From our many trips to Hawaii, we’ve determined that island hopping around the Hawaiian Islands may not be as straightforward as you might think. In fact, navigating from island to island can sometimes be confusing. To help clear confusion, we’ve created this guide to inter-island travel. Though this guide was originally written in 2009, we aim to keep it up to date as ferry and flight services come and go in the Hawaiian Islands.
Three things you need to know from the start:
- The predominate method of inter-island travel is by air. Most people assume there’s a network of ferries to transport you from island to island. That’s not really the case in Hawaii. Ferry service is only available between Maui and Lanai. (Molokai ferry service ceased operation in October, 2016.)
- The vast majority of flights route through Oahu’s (HNL) Honolulu Airport. Maui (OGG) has become a secondary hub within the Hawaiian Islands.
- As you island hop, you’ll discover that some islands have more than one airport. How do you know which airport to choose? Check out our guide, Flying to Hawaii – How to Choose the Right Airport. With Oahu’s Honolulu Airport being the major hub of Hawaii, all the other islands are often referred to as “neighboring islands”. If you want to travel from neighboring island to neighboring island, most of the flights will connect in HNL. As Maui’s OGG airport has become a secondary hub, some flights will connect through Maui, but not as many as Honolulu. With a limited number of direct flights between neighboring islands, we recommend that you search for direct flights when they are available as they can save you hours of needless transit and connection time that you could be spending on a beach.
So, as you are searching for inter-island flights between say Kauai (LIH) and the Big Island (either Kona’s KOA or Hilo’s ITO), for example, the vast majority of flights for that route include a connection in Honolulu (HNL). In that example, if you aren’t careful in selecting your flights, you can end up spending upwards of six hours in transit for what should be about an hour-long flight if it was direct. If a direct flight is not available, then be careful to choose a connecting flight that minimizes the connection time.
Here, we want to provide you with the resources you need to find inter-island travel providers. We’ll start out looking at the air options.
Inter-island Travel by Air
Here are all the inter-island air carriers along with a few notes including some of the local background. (Note that you can visit these airlines websites directly to determine their current deals, flight maps and much more information.)
This airline is most established and has the largest inter-island fleet of all jet engines. They fly to all the major islands. Hawaiian Airlines is our preferred airline for inter-island flights. From our experiences, their inter-island aircraft is significantly larger (e.g. jets), roomier, more stable and cleaner than the others. As another benefit, they usually provide free maps to your destination island, too.

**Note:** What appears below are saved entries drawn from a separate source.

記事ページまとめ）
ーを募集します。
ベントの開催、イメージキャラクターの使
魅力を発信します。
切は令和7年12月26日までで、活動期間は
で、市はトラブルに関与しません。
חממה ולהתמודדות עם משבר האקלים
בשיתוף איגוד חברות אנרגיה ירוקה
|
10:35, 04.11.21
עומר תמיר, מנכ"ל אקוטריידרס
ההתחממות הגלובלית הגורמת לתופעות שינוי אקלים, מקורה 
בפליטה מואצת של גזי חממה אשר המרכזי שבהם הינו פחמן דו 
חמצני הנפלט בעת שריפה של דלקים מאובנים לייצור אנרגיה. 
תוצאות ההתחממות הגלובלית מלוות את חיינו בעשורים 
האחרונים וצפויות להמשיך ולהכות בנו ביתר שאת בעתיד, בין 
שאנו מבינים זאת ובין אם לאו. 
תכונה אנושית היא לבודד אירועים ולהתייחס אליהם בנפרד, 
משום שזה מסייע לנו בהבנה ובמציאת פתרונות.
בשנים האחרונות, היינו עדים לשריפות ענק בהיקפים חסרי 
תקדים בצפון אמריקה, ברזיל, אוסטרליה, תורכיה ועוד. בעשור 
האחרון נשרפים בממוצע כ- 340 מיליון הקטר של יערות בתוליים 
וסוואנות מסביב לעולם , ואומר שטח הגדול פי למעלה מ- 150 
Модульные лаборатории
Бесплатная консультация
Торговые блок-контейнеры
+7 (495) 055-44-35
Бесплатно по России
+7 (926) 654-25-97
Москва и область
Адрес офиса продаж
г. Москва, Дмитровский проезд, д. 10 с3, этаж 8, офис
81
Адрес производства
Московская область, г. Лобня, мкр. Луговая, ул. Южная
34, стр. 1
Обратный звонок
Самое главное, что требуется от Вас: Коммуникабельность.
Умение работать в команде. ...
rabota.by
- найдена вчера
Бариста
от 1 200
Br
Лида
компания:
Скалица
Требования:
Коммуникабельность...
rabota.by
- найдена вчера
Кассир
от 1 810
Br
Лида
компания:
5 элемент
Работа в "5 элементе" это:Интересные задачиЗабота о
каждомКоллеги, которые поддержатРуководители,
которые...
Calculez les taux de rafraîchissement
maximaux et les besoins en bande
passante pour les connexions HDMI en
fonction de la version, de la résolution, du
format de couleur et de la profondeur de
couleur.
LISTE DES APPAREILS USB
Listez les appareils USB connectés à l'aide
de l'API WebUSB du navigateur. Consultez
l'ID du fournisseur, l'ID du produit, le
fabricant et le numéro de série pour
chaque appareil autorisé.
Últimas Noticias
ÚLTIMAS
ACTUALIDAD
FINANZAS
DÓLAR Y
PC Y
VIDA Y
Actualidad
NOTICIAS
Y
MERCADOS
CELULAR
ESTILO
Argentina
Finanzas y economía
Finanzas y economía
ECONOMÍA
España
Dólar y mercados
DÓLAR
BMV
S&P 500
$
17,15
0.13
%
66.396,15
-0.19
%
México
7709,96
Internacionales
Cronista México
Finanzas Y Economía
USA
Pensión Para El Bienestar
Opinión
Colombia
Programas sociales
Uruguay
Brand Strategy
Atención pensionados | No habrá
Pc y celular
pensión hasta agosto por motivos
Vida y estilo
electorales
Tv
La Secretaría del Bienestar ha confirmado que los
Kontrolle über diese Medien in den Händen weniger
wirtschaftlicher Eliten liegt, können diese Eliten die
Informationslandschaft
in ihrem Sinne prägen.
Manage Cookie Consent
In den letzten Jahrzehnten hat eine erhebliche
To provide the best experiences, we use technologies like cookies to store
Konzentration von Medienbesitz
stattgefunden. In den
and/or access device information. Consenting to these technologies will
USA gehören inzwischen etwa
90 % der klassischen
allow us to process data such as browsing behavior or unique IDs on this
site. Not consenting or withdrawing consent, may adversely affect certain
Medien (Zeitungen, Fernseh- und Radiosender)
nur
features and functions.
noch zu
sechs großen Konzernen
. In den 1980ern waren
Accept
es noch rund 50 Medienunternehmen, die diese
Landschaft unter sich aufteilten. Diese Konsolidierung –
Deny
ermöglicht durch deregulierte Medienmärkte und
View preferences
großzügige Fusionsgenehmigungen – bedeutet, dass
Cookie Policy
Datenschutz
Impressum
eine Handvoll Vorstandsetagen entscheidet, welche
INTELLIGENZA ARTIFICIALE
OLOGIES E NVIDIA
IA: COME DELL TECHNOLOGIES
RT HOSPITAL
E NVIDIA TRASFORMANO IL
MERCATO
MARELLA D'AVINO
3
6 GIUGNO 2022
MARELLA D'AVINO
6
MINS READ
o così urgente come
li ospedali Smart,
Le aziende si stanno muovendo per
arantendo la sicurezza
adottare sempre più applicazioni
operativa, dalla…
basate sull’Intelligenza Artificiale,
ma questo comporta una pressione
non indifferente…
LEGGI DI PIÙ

Island Air has become Hawaii’s second largest inter-island carrier. They fly turboprop planes sized for up to 64 passengers. They fly between Oahu, Maui, Kauai and the Big Island We haven’t had the best of experiences with Island Air. We’ve experienced multiple delays with them. One delay resulted in us missing our mainland flight back home which incurred a change fee from American Airlines. Their customer service was horrible and refused to reimburse us for that fee.
‘Ohana by Hawaiian Airlines
Hawaiian Airlines started offering flights to Lanai and Molokai in March 2014. Their new turboprop planes seat 48 passengers. We have flown with them and really liked their new planes and friendly service.
This very small airline flies to Oahu, Maui, Molokai, and Hawaii’s Big Island. Mokulele flies with nine-passenger Cessna Grand Caravan aircraft. We have flown several times on Mokulele. Their flights normally leave from the commuter terminals which are much less stressful than the main terminals.
Makani Kai Air
This small airline offer flights to and from Oahu, Maui and Molokai — including flights to the remote Molokai peninsula of Kalaupapa. They also offer charter service. They fly nine-passenger Cessna Grand Caravan turboprop planes.
*** General Advice For Finding the Cheapest and Shortest Flights ***
When you are looking for an inter-island flight, it’s best to explore all your options. I would advise you to search the individual airlines websites as sometimes they offer better rates if you book directly with them online. If you are short on time, use a flight search engine like CheapAir.com — just make sure that you notice the number of stops, e.g. connections. The limitation of CheapAir.com is that it typically only includes Hawaiian Airlines and Island Airlines.
Inter-island Travel by Ferry
There is only one ferry service in operation. It runs between Lanai and Maui only. One ferry runs between Lanai and Maui only. The other ferry runs between Maui and Molokai only.
Here is the list of Hawaii ferry service options.
This ferry offers scheduled ferry service from Lahaina on Maui to Lanai at Manele Bay. In addition to the ferry service, you can purchase Lanai tour packages with this ferry service.
This ferry service ceased operations in October, 2016.
Notes: We have made numerous changes to this article as we are made aware of them. Service, routes, type of aircraft, etc. are all subject to change without notice.